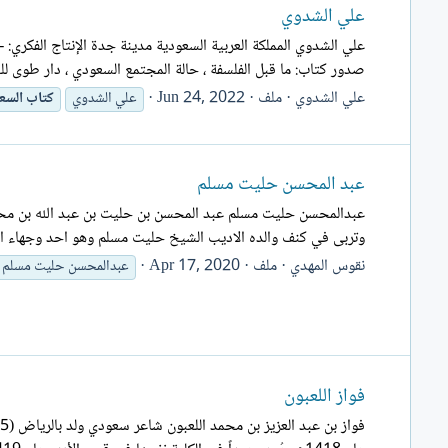
علي الشدوي
صدور كتاب: ما قبل الفلسفة ، حالة المجتمع السعودي ، دار طوى للنشر والتوزيع. - 2015 صدور كتاب: المج
علي الشدوي
ملف
Jun 24, 2022
علي الشدوي
كتاب
السع
عبد المحسن حليت مسلم
وتربى في كنف والده الاديب الشيخ حليت مسلم وهو احد وجهاء المد
نقوس المهدي
ملف
Apr 17, 2020
عبدالمحسن حليت مسلم
فواز اللعبون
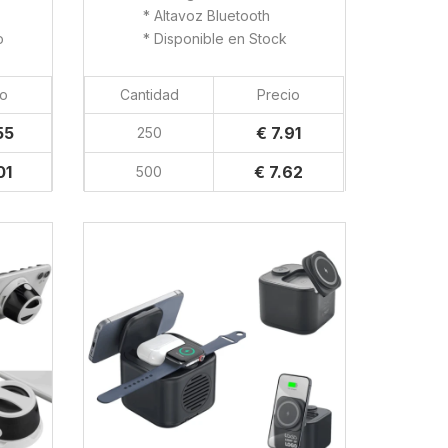
* Altavoz Bluetooth
o
* Disponible en Stock
io
Cantidad
Precio
55
€ 7.91
250
01
€ 7.62
500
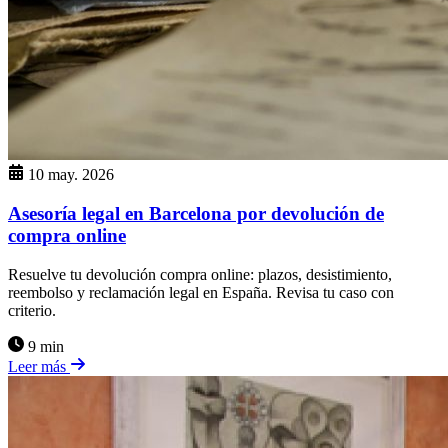
10 may. 2026
Asesoría legal en Barcelona por devolución de
compra online
Resuelve tu devolución compra online: plazos, desistimiento,
reembolso y reclamación legal en España. Revisa tu caso con
criterio.
9 min
Leer más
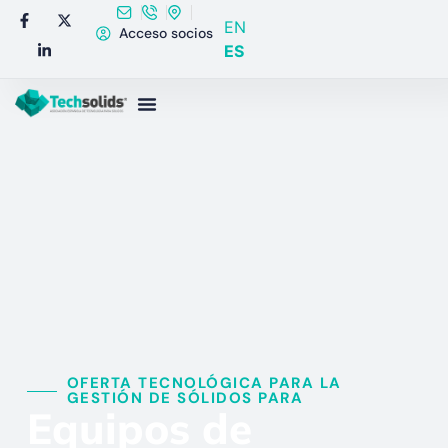
EN
Acceso socios
ES
OFERTA TECNOLÓGICA PARA LA
GESTIÓN DE SÓLIDOS PARA​
Equipos de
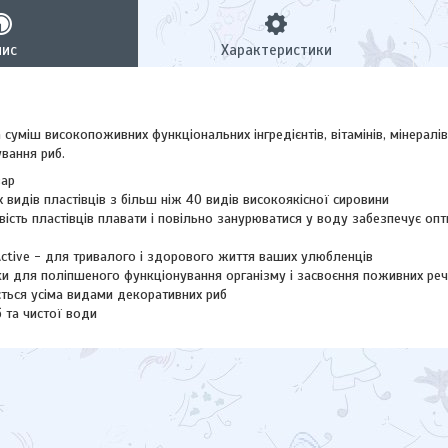
пис
Характеристики
 суміш високопоживних функціональних інгредієнтів, вітамінів, мінерал
вання риб.
вар
х видів пластівців з більш ніж 40 видів високоякісної сировини
ість пластівців плавати і повільно занурюватися у воду забезпечує оп
ctive - для тривалого і здорового життя ваших улюбленців
ики для поліпшеного функціонування організму і засвоєння поживних ре
ється усіма видами декоративних риб
 та чистої води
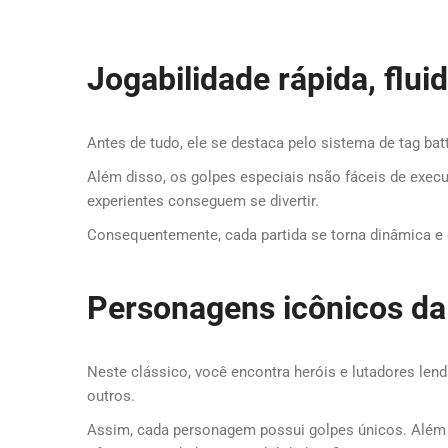
Jogabilidade rápida, fluid
Antes de tudo, ele se destaca pelo sistema de tag bat
Além disso, os golpes especiais nsão fáceis de execu
experientes conseguem se divertir.
Consequentemente, cada partida se torna dinâmica e 
Personagens icônicos da 
Neste clássico, você encontra heróis e lutadores len
outros.
Assim, cada personagem possui golpes únicos. Além d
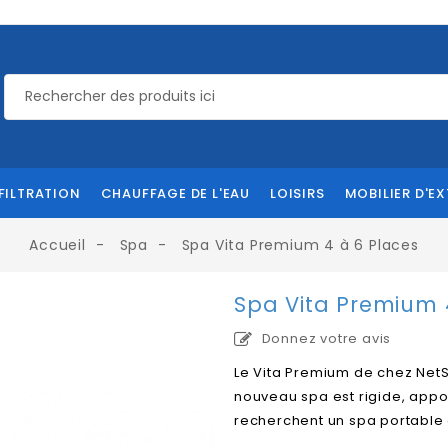
FILTRATION
CHAUFFAGE DE L'EAU
LOISIRS
MOBILIER D'EX
Accueil
Spa
Spa Vita Premium 4 à 6 Places
Spa Vita Premium 
Donnez votre avis
Le Vita Premium de chez Net
nouveau spa est rigide, appor
recherchent un spa portable à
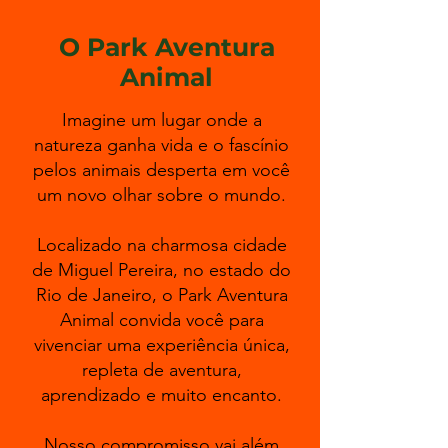
O Park Aventura
Animal
Imagine um lugar onde a
natureza ganha vida e o fascínio
pelos animais desperta em você
um novo olhar sobre o mundo.
Localizado na charmosa cidade
de Miguel Pereira, no estado do
Rio de Janeiro, o Park Aventura
Animal convida você para
vivenciar uma experiência única,
repleta de aventura,
aprendizado e muito encanto.
Nosso compromisso vai além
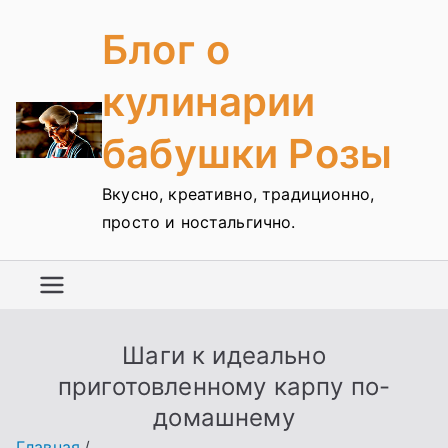
Перейти
Блог о
к
содержимому
кулинарии
бабушки Розы
Вкусно, креативно, традиционно,
просто и ностальгично.
Шаги к идеально
приготовленному карпу по-
домашнему
Главная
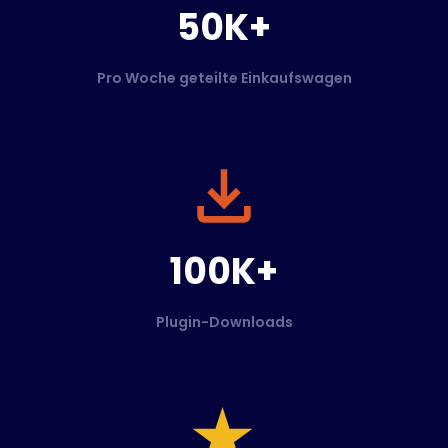
50K+
Pro Woche geteilte Einkaufswagen
100K+
Plugin-Downloads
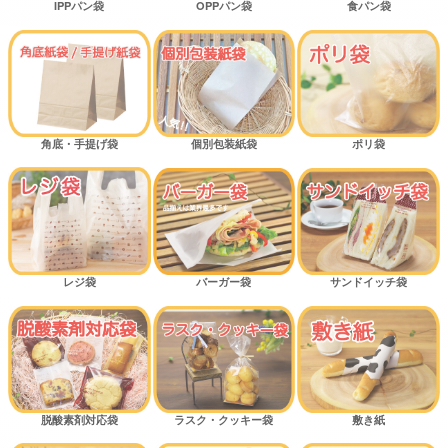
IPPパン袋
OPPパン袋
食パン袋
角底・手提げ袋
個別包装紙袋
ポリ袋
レジ袋
バーガー袋
サンドイッチ袋
脱酸素剤対応袋
ラスク・クッキー袋
敷き紙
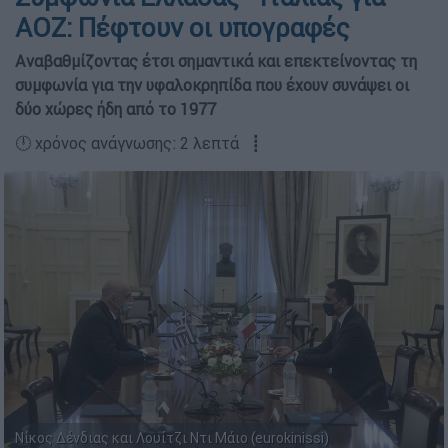
ΑΟΖ: Πέφτουν οι υπογραφές
Αναβαθμίζοντας έτσι σημαντικά και επεκτείνοντας τη
συμφωνία για την υφαλοκρηπίδα που έχουν συνάψει οι
δύο χώρες ήδη από το 1977
🕛 χρόνος ανάγνωσης: 2 λεπτά ┋
Νίκος Δένδιας και Λουίτζι Ντι Μάιο (eurokinissi)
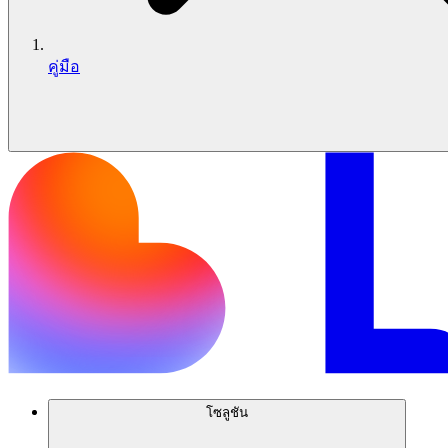
คู่มือ
โซลูชัน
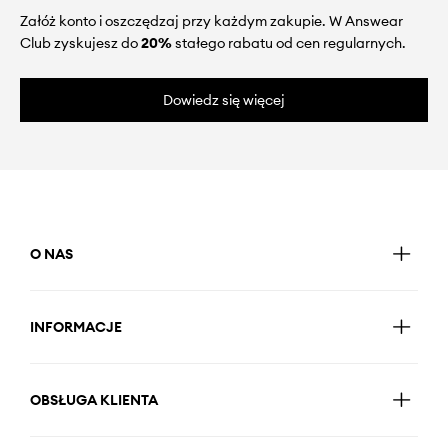
Załóż konto i oszczędzaj przy każdym zakupie. W Answear
Club zyskujesz do
20%
stałego rabatu od cen regularnych.
Dowiedz się więcej
O NAS
INFORMACJE
OBSŁUGA KLIENTA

▸ ASSIGNED TASK: Pictures are not part of the copy. Return every record exactly.

▸ THE ANSWER:
علي الشدوي
صدور كتاب: ما قبل الفلسفة ، حالة المجتمع السعودي ، دار طوى للنشر والتوزيع. - 2015 صدور كتاب: المج
علي الشدوي
ملف
Jun 24, 2022
علي الشدوي
كتاب
السع
عبد المحسن حليت مسلم
وتربى في كنف والده الاديب الشيخ حليت مسلم وهو احد وجهاء المد
نقوس المهدي
ملف
Apr 17, 2020
عبدالمحسن حليت مسلم
فواز اللعبون
* Altavoz Bluetooth
o
* Disponible en Stock
io
Cantidad
Precio
55
€ 7.91
250
01
€ 7.62
500
10 may. 2026
Asesoría legal en Barcelona por devolución de
compra online
Resuelve tu devolución compra online: plazos, desistimiento,
reembolso y reclamación legal en España. Revisa tu caso con
criterio.
9 min
Leer más
EN
Acceso socios
ES
OFERTA TECNOLÓGICA PARA LA
GESTIÓN DE SÓLIDOS PARA​
Equipos de
пис
Характеристики
 суміш високопоживних функціональних інгредієнтів, вітамінів, мінерал
вання риб.
вар
х видів пластівців з більш ніж 40 видів високоякісної сировини
ість пластівців плавати і повільно занурюватися у воду забезпечує оп
ctive - для тривалого і здорового життя ваших улюбленців
ики для поліпшеного функціонування організму і засвоєння поживних ре
ється усіма видами декоративних риб
 та чистої води
Jogabilidade rápida, fluid
Antes de tudo, ele se destaca pelo sistema de tag bat
Além disso, os golpes especiais nsão fáceis de execu
experientes conseguem se divertir.
Consequentemente, cada partida se torna dinâmica e 
Personagens icônicos da 
Neste clássico, você encontra heróis e lutadores len
outros.
Assim, cada personagem possui golpes únicos. Além d
FILTRATION
CHAUFFAGE DE L'EAU
LOISIRS
MOBILIER D'EX
Accueil
Spa
Spa Vita Premium 4 à 6 Places
Spa Vita Premium 
Donnez votre avis
Le Vita Premium de chez Net
nouveau spa est rigide, appor
recherchent un spa portable à
O Park Aventura
Animal
Imagine um lugar onde a
natureza ganha vida e o fascínio
pelos animais desperta em você
um novo olhar sobre o mundo.
Localizado na charmosa cidade
de Miguel Pereira, no estado do
Rio de Janeiro, o Park Aventura
Animal convida você para
vivenciar uma experiência única,
repleta de aventura,
aprendizado e muito encanto.
Nosso compromisso vai além
Перейти
Блог о
к
содержимому
кулинарии
бабушки Розы
Вкусно, креативно, традиционно,
просто и ностальгично.
Шаги к идеально
приготовленному карпу по-
домашнему
Главная
50K+
Pro Woche geteilte Einkaufswagen
100K+
Plugin-Downloads
IPPパン袋
OPPパン袋
食パン袋
角底・手提げ袋
個別包装紙袋
ポリ袋
レジ袋
バーガー袋
サンドイッチ袋
脱酸素剤対応袋
ラスク・クッキー袋
敷き紙
ΑΟΖ: Πέφτουν οι υπογραφές
Αναβαθμίζοντας έτσι σημαντικά και επεκτείνοντας τη
συμφωνία για την υφαλοκρηπίδα που έχουν συνάψει οι
δύο χώρες ήδη από το 1977
🕛 χρόνος ανάγνωσης: 2 λεπτά ┋
Νίκος Δένδιας και Λουίτζι Ντι Μάιο (eurokinissi)
คู่มือ
โซลูชัน
Załóż konto i oszczędzaj przy każdym zakupie. W Answear
Club zyskujesz do
20%
stałego rabatu od cen regularnych.
Dowiedz się więcej
O NAS
INFORMACJE
OBSŁUGA KLIENTA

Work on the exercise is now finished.